▶ _Исходный текст_
ШО Поэты порой говорят, что пишут для себя или для Бога. Для кого пишете вы? Необходим ли вам читатель? Нужен ли диалог с ним?
— Я пишу для себя; это занятие — что-то вроде механизма, вживленного в плоть, вроде часов, которые нужно чистить, заводить, подводить стрелки, ждать, пока зазвонит будильник. Потребность в читателе — естественная реакция на наличие этого механизма; циферблат должен быть обращен к кому-то. Фокус в том, что этот кто-то — читатель-собеседник, читатель-соучастник, читатель-интерпретатор, видящий текст так, как он был задуман автором и даже немного глубже — кажется, не нуждается в диалоге с автором (зачем ему? он и так все знает и понимает). Но самой веры в его существование мне достаточно, чтобы часы продолжали тикать.

ШО На фестивалях поэты обычно читают стихи друг для друга. Нынешняя аудитория поэзии почти не выходит за ее цеховые рамки. Огорчает вас это, радует или не имеет значения?

▶ _Что требуется_
Измените фрагмент интервью о поэзии: начните со слов «ШО На фестивалях» и закончите словами «не имеет значения?», заменив «фестивалях» на «литературных вечерах». Приведите весь фрагмент.

▶ _Учебный материал_
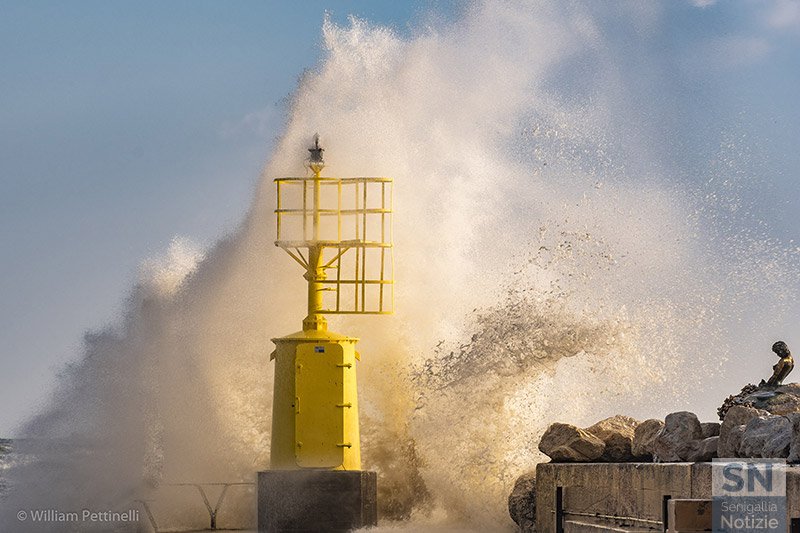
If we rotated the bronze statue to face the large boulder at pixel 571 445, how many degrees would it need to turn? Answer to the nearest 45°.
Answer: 0° — it already faces it

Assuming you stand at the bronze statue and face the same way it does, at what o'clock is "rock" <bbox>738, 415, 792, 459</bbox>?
The rock is roughly at 9 o'clock from the bronze statue.

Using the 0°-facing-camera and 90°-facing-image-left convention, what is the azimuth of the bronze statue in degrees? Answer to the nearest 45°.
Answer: approximately 90°

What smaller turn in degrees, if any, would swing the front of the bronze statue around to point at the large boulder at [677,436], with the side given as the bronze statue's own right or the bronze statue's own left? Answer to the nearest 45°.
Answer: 0° — it already faces it

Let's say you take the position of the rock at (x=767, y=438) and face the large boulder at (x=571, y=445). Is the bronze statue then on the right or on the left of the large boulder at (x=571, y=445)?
right

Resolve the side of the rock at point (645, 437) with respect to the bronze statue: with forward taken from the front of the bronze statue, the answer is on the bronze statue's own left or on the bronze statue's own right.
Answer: on the bronze statue's own left

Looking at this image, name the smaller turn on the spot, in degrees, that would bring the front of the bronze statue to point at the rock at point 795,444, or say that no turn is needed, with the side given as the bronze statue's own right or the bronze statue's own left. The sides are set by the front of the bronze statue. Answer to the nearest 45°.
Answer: approximately 90° to the bronze statue's own left

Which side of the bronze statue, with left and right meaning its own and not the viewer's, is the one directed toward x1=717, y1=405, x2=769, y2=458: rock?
left
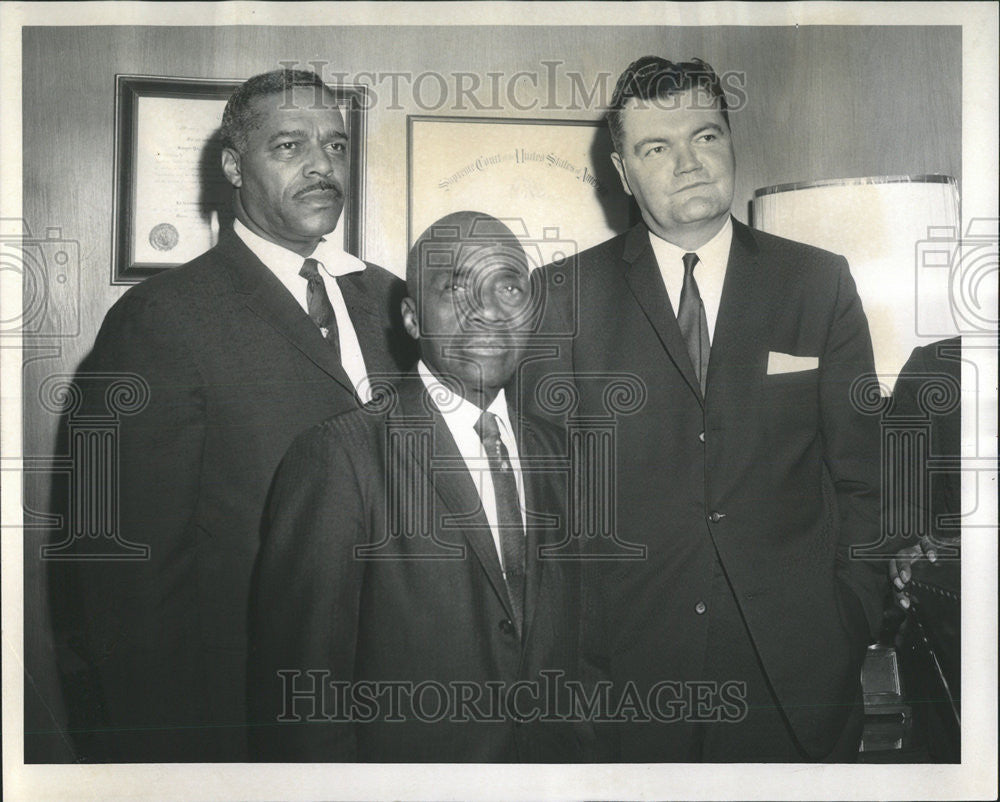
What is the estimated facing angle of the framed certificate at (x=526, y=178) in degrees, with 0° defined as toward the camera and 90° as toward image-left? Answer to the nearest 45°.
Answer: approximately 0°

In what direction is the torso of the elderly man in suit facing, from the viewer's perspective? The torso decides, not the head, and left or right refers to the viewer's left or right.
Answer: facing the viewer and to the right of the viewer

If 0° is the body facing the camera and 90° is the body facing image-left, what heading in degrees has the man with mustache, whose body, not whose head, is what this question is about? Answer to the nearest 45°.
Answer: approximately 315°

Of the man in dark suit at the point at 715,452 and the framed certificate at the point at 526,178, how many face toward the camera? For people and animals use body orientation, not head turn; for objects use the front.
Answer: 2

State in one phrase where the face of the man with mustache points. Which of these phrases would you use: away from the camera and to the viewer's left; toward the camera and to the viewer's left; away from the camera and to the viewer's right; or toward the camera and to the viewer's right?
toward the camera and to the viewer's right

▶ _Результат выполнения_
ШО На литературных вечерах поэты обычно читают стихи друг для друга. Нынешняя аудитория поэзии почти не выходит за ее цеховые рамки. Огорчает вас это, радует или не имеет значения?